Conventional single-use plastic is often manufactured from fossil fuels and is designed to last forever, yet is often only used for a few minutes before being thrown away. It eventually breaks down into microplastics, some so small the eye can’t see. Microplastics have been found in our food, our drinking water, on our lands and in our oceans, and studies show they are affecting our environment and our health. 

“All plastic degrades, you know, the question is, you know, when it degrades, what happens to it. So, some of the plastics go as microplastics, some of them can be you know, made to recycle, you know, if you can, you know, capture it using the recycling bin that we typically put our plastic in and you can remake it to a different form,” Sivaguru said. “Our approach is, you know, how can we make plastic not only degradable and recyclable but also having a sustainable source, you know, which is biomass. So, we want to address all three issues, you know, it's a biomass derived, recyclable and degradable materials.”

The idea is to develop a more sustainable and safer form of plastic that is still durable, to use in everyday products.

“What we have done essentially is instead of allowing it to degrade over time, you switch on, you know, essentially switch on the light by pressing a button," Sivaguru said. "Now, it is degraded, under your control, so it is programmed to degrade. So that way, you don't end up with this microplastic issue. It just goes back to the material you started with so that you can again do the recycling of the same plastic.”

Critics of plastic recycling said it’s a distraction from real solutions like producing and using less plastic. 

“There's always like some new announcements, that's gonna fix the plastic problem that is not actually just making less plastic, but that distracts the public, that distracts legislators, and it's our job to bring attention back to policies that would reduce plastic production in the first place,” said Alexis Goldsmith, organizing director of Beyond Plastics, a nonprofit dedicated to ending the use of single-use plastics.  

Organizations like Beyond Plastics said it’s very hard to waste-manage plastic and capture it before it leaks into the environment, making plastic, even bioplastic, not better for the environment if you need a lab to degrade it.
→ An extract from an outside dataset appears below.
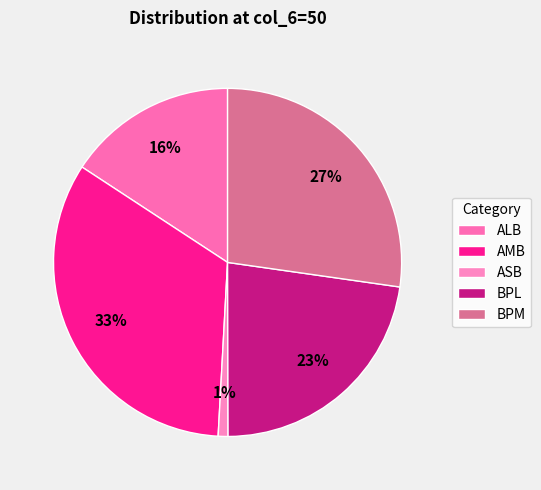

Is there a majority slice in this chart?

No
While bioplastics are an improvement compared to traditional plastics, Beyond Plastics said they’re trying to get people to focus on immediate calls-to-action like banning single-use plastics like plastic bags and unnecessary plastic packaging. 

“If your bathroom was flooding, if your bathtub was overflowing, you wouldn't start bailing it out with a teaspoon, you would turn off the tap first,” Goldsmith said. “And that's what we need to do.”

Sivaguru said getting rid of plastics all together would be a huge undertaking, instead, he said we have to find ways to adapt. 

  

Sruthy Baburaj, a PhD student in the Center for Photochemical Sciences at BGSU. (Spectrum News 1/ Taylor Bruck)

This research is more than 10 years in the making, and is now patent-protected, but still has years of research to go. Sivaguru said the research would be nothing without the many graduate students he instructs. 

“It's basically making the world a better place,” said Sruthy Baburaj, a PhD student in the Center for Photochemical Sciences at BGSU. “I’m really honored to be a part of this group and to find the solution for a problem that has been in the environment or in this universe for a really long time.”

The system is currently 65% recyclable, but he said there are still years of research to be done. Sivaguru said the end goal is to get the system to about 95% recyclability, commercialize it and put it to practical use.

He calls it a promising approach but knows it can’t be the only approach. To solve a global problem of this magnitude, he said we need multiple creations and solutions.

“There are other processes that I know people are evaluating and you know, like I said, you know, a problem like this has to be tackled with a multi-pronged approach," he said. "You know, it is not that, you know, only light will solve this issue, no, that's not how this is going to work. It is going to be a multi-pronged issue that needs multiple different solutions coming from different angles.”

The researchers' findings were published in Angewandte Chemie, one of the world’s premier chemistry journals.